Acto seguido, la delegación fue recibida por el ministro de Asuntos Exteriores, quien garantizó a los presentes el buen mantenimiento del cementerio y la próxima formación de un comité para salvaguardar el recuerdo de los judíos detenidos en Mauricio. Lamentablemente, nunca conoceremos todos los detalles de este episodio dramático de la historia porque los expedientes del Foreign Office siguen siendo confidenciales.

La sangre me azotaba cada vez más las sienes a medida que iba leyendo el artículo. Recuerdo haber hundido la cabeza entre las manos y haber llorado como no lo había hecho en años. Y cuando quise levantarme de la tumbona para lavarme la cara, me derrumbé como un tronco abatido por un ciclón, pues mi corazón no era lo suficientemente fuerte como para soportar semejante descarga de recuerdos.
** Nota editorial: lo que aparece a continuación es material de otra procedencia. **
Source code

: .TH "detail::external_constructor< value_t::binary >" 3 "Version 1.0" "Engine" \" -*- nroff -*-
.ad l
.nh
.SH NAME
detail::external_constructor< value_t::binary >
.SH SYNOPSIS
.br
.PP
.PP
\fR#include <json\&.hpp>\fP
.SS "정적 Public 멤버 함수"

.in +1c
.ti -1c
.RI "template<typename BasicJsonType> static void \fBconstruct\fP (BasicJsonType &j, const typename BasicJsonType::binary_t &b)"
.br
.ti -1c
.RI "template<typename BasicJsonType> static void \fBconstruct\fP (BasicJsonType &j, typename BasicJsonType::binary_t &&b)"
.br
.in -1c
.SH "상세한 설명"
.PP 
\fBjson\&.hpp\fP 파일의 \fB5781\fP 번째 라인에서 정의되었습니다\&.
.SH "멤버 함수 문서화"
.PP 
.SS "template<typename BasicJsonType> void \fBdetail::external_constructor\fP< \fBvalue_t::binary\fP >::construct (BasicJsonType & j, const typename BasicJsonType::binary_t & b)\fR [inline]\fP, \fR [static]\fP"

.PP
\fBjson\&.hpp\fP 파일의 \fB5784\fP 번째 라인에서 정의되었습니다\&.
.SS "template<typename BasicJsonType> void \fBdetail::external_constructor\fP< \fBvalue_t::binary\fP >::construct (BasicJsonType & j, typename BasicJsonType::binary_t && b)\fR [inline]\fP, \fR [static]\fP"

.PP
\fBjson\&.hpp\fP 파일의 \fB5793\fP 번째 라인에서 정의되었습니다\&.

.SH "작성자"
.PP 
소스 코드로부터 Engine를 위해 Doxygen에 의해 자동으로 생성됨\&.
A partir de ese momento, nunca he dejado de buscar a David en libros, documentales y archivos para intentar entrever cómo vivió esos años terribles. Una voz, unas palabras, una emoción que habría podido ser la suya, la de un niño embarcado a los cinco años, junto a sus padres, en un barco cargado de refugiados de camino a Palestina. ¿Cuándo y cómo murieron sus padres? ¿Quién le cogió en brazos para consolarle en ese momento? ¿Quién cuidó de él? Lo ignoro.

Mientras hundo la caja roja que contiene su estrella entre el granito negro de su tumba y la tierra, vuelvo a ver a ese niño rubio, sus magníficos saltos de longitud, su rostro benévolo que se recorta contra el cielo y el follaje de los árboles, veo a la cotorra roja sobre sus cabellos dorados y me digo que ahora mismo le voy a contar a mi hijo la historia de David, para que también él la recuerde.